The principal legal documents involved in the sale of shares in a company are:
- heads of terms: a document, often in the form of a letter of intent, setting out the principal terms which have been agreed (on a non-legally binding basis)
- confidentiality agreement/NDA: an agreement protecting the confidentiality of the information which will be disclosed to the buyer during the sale process. This is important in case negotiations break down and the sale does not proceed
- exclusivity agreement: if agreed, an agreement under which the seller agrees not to sell the company to another buyer for a period of time
- share purchase agreement/SPA: this is the main document for the sale and is likely to require a considerable amount of time to prepare, review, negotiate and finalise. Its principal terms are:
- sale and purchase: sale and purchase obligations and actions which will take place on completion of the transaction
- purchase price: the price is and how it will be calculated (particularly for earnout consideration) and paid
- warranties: warranties from the seller to the buyer in relation to the company and its business, breach of which may give rise to a legal claim against the seller
- liability limitations: limitations on the potential liability of the seller under the warranties
- restrictive covenants: undertakings from the seller not to complete with the business, or to solicit clients, suppliers or employees of the company, for an agreed period following completion
- disclosure letter: a letter from the seller to the buyer which sets out specific exceptions to the warranties contained in the SPA
- ancillary transaction documents: documents to be entered into and delivered at completion of the transaction, which often include:
- resolutions of the directors of the company being sold, to approve the transfer of the shares being sold and other administrative matters
- resignation letter(s) from the director(s) of the company being sold
- power of attorney from the seller in favour of the buyer to enable the buyer to exercise the rights attaching to the shares being sold pending their registration in the name of the buyer in the company’s register of members
The share purchase agreement will usually be prepared by the buyer and it is important for the seller to review it to ensure that it is on acceptable terms which are usual for similar transactions.
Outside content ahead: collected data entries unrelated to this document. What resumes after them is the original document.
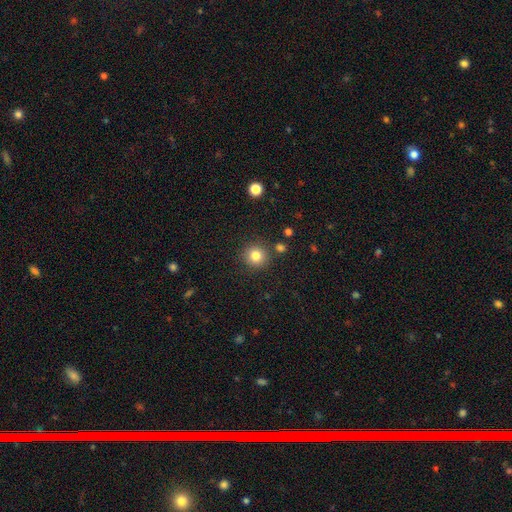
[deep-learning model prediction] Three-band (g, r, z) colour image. It shows a smooth galaxy with no disk features (82%) that is round (93%). Merging: none (87%).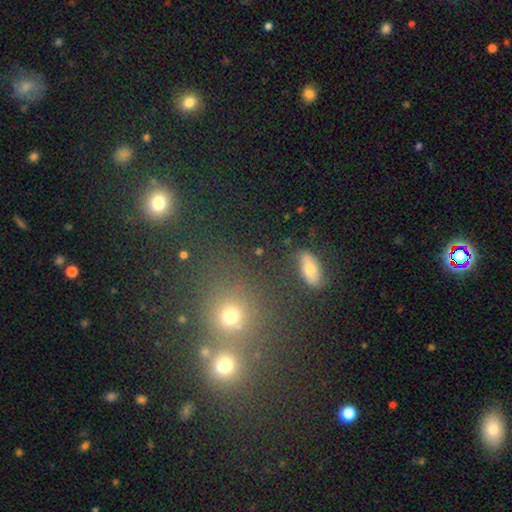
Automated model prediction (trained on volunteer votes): The model was most divided on "smooth or featured": smooth: 47%, star or artifact: 42%, featured or disk: 11%. More confident: merging — none (72%).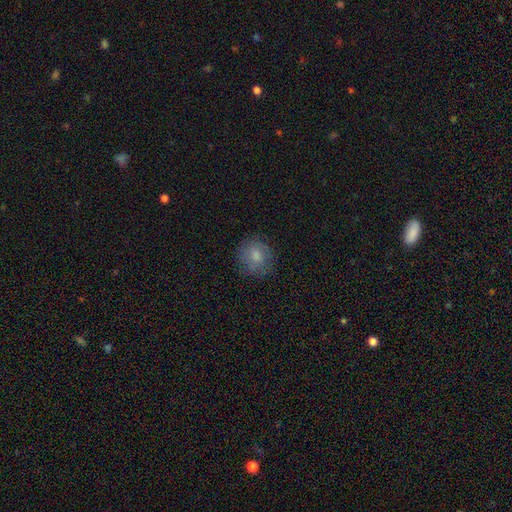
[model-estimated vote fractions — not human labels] This appears to be a smooth galaxy with no disk features (76%) that is round (81%). Merging: none (78%).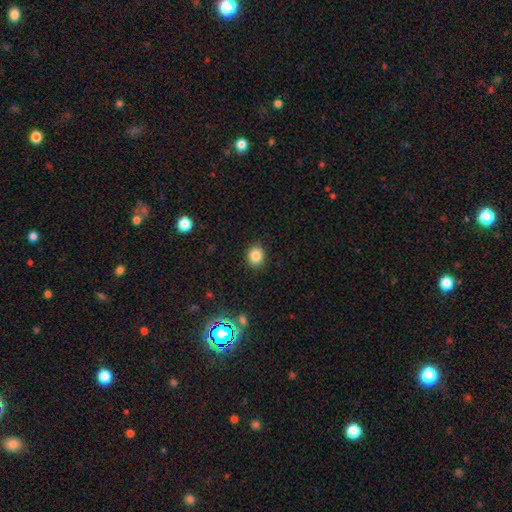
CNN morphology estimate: Q: Smooth or featured?
A: smooth (84%); runner-up: star or artifact (11%)
Q: How rounded?
A: round (68%); runner-up: in between (31%)
Q: Merging?
A: none (89%); runner-up: minor disturbance (7%)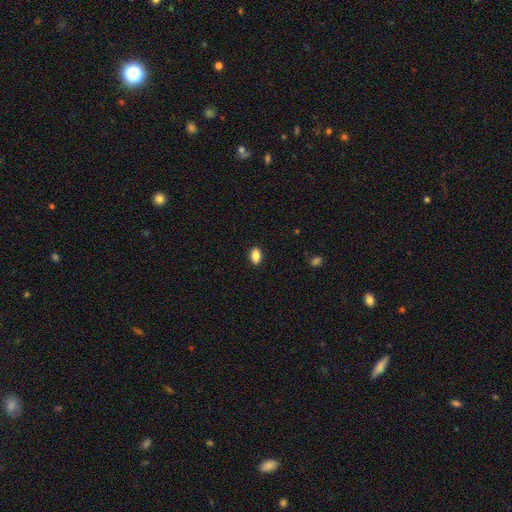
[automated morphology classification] This appears to be a smooth galaxy with no disk features (86%) that is in between round and cigar-shaped (87%). Merging: none (89%).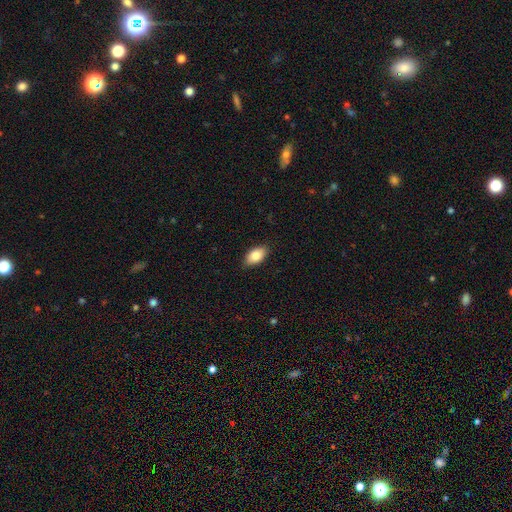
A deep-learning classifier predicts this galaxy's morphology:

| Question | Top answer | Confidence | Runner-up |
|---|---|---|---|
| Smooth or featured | smooth | 84% | featured or disk (9%) |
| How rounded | in between | 93% | round (5%) |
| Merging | none | 86% | minor disturbance (11%) |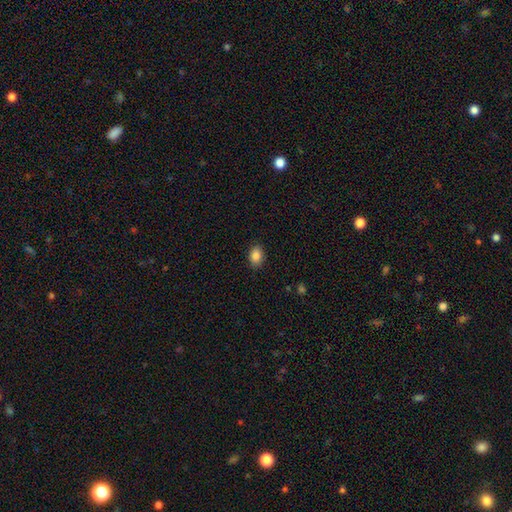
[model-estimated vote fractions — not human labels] smooth-or-featured: smooth: 86% | star or artifact: 9% | featured or disk: 5%
  how-rounded: in between: 75% | round: 24% | cigar-shaped: 1%
  merging: none: 87% | minor disturbance: 10% | major disturbance: 2% | merger: 1%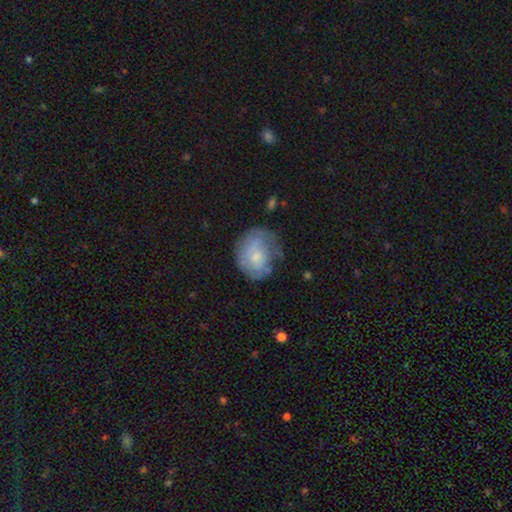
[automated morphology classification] The model was most divided on "smooth or featured": featured or disk: 47%, smooth: 45%, star or artifact: 8%. More confident: merging — none (51%).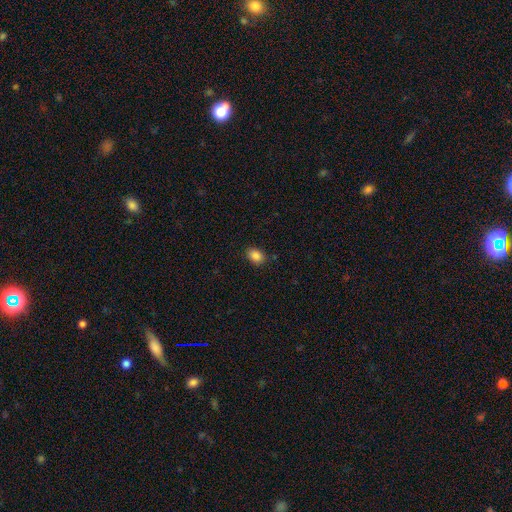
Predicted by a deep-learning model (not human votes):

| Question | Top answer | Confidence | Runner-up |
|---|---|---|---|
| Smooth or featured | smooth | 87% | star or artifact (9%) |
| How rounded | in between | 76% | round (23%) |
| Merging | none | 85% | minor disturbance (11%) |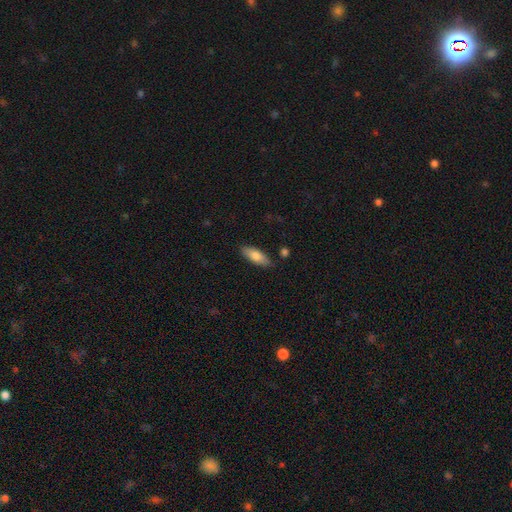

In a share sale, the new owner assumes ownership of the company along with all its assets and liabilities, allowing the business to continue operating with minimal disruption.
Legal documents needed for selling a business or assets
An asset sale can be a more lengthy and complicated transaction process. It will usually be the chosen structure where a company business is in financial difficulty, as a buyer will want to avoid taking on all of the known and contingent liabilities of the company.
For an asset sale transaction, it is important to identify clearly:
- which property and assets of the business are being sold and the legal process for the transfer of their ownership
- which liabilities of the business will be taken on and assumed by the buyer
- which contracts of the business will be assigned to the buyer and how this will need to be documented
- whether any third party consents need to be obtained for the transfer of the identified property, assets or contracts
An asset sale, often complex and chosen when a business faces financial difficulty, involves clearly identifying which assets liabilities and contracts are being transferred. The main document is the APA with additional paperwork needed for specific asset transfers. Third-party consents may also be required.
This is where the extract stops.